The perfectly secure, perfectly memorable password is absolutely pure and rarer than the unicorn. It is like the Holy Grail, the Fountain of Youth, the philosopher's stone, or a model that will get users on the Internet to pay for curated content. That is to say, no one has ever found it, and some doubt whether it exists at all.
This week Linkedin.com announced that something like 6.5 million passwords had been hacked. If you have a Linkedin account, you had better act quickly and come up with something secure before your identity gets stolen! Or you could just quit Linkedin. That might be easier. Coming up with a secure password is harder than it sounds. And it sounds hard!
Tips abound, but they are even worse than the problem.
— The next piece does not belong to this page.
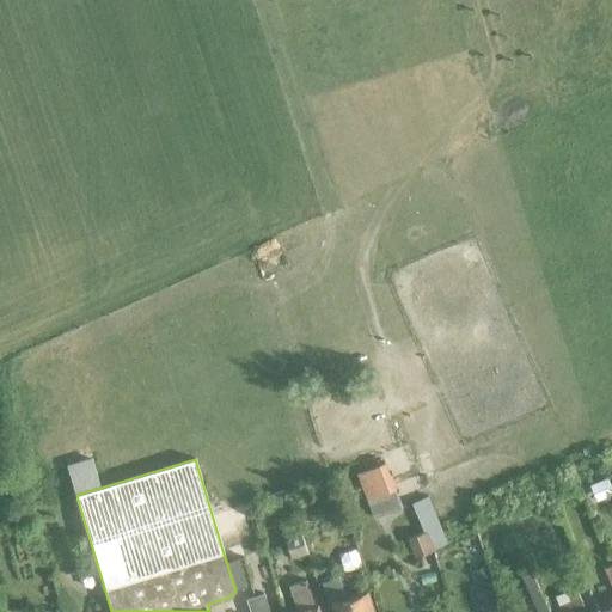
[(356,471),(373,515),(402,505),(385,460),(356,471)]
The usual rules for picking a password go something like this: Combine a whole bunch of letters and numbers in the precise order you are least likely to remember. This forces you to write them down on a sticky note somewhere visible in your office, defeating the point entirely. (On the bright side, this makes it easier for the investigators to find out about your extramarital affair if you are ever murdered.)
This situation is absurd, but luckily the Internet is filled with tips for secure passwords — and what to do about them.
1. Use a combination of alphanumeric characters and symbols that does not depend on actual words.
A Web site billing itself as "Perfect Passwords" suggested this one: BD052EA0256430 96595A217658B10374242DC59D B397D9088C24DAEAF9059.
2. Use the first letters of the lyrics of a song that you like. For instance, "Billie Jean is not my lover" becomes "bjinml."
This assumes a great deal — for instance, that you remember the lyrics of the songs you like. I love "Smells Like Teen Spirit," but for years I thought the lyrics were "Awastuuuka, keratin augh, amakneeler, zindahealer! YAEERGH." And I am still not convinced that they aren't.